Forschen in der Freizeit Offen sind für das Unerwartete

Hinzu kommt, dass Menschen offen sind für das Unerwartete. Manchmal werden sie daher mit Glücksfunden belohnt, wie zum Beispiel den grünen Erbsen: Grünliche Flecken, die einige Nutzer zufällig auf den Bildern entdeckt und im Forum des Galaxy Zoo zur Diskussion gestellt hatten, entpuppten sich als eine Klasse bislang unbekannter, besonders aktiver kleiner Galaxien.
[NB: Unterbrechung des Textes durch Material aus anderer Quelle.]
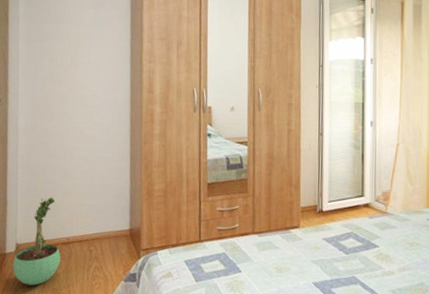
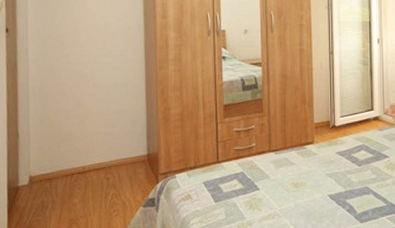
potted plant: present [13,197,61,286] -> none [27,127,77,217]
Die Geschichte mit den grünen Erbsen demonstriert auch, welche methodische Qualität Laien liefern können. Sie sammelten Berichte von kosmischen Erbsenfunden, arbeiteten sich in die Auswertung von Spektren ein, erarbeiteten Kriterien, nach denen ein Objekt als Erbse gewertet werten sollte. Der Informatiker Christian Manteuffel, der eigentlich nur eine "interessante Freizeitbeschäftigung" für die Weihnachtsfeiertage gesucht hatte, opferte schließlich seine Sommerferien, um die Suche in der Datenbank zu systematisieren. Das selbst ernannte "Peas Corps" hatte schließlich 250 der geheimnisvollen Objekte ausfindig gemacht und beschrieben, als die Astrophysiker ernsthaft anfingen, sich mit diesen Funden auseinanderzusetzen. "Das war wunderbar", berichtet Lintott, "als wenn die halbe Veröffentlichung schon geschrieben wäre."

Er ist von den Bürgerwissenschaftlern derart überzeugt, dass er zusammen mit anderen eine Internet-Plattform gegründet hat, um Wissenschaftler und Bürger zusammen zu bringen - das Zooniverse. Jeder Forscher kann hier Projekte vorschlagen. Gerade diejenigen mit knappen Mitteln will die Gruppe unterstützen. Die nötige Infrastruktur, Software und Geld sind vorhanden, etwa sechs Programmierer arbeiten derzeit für das Projekt. Mehr als 350.000 Nutzer sind beim Zooniverse registriert und können jederzeit per Newsletter um Mithilfe gebeten werden.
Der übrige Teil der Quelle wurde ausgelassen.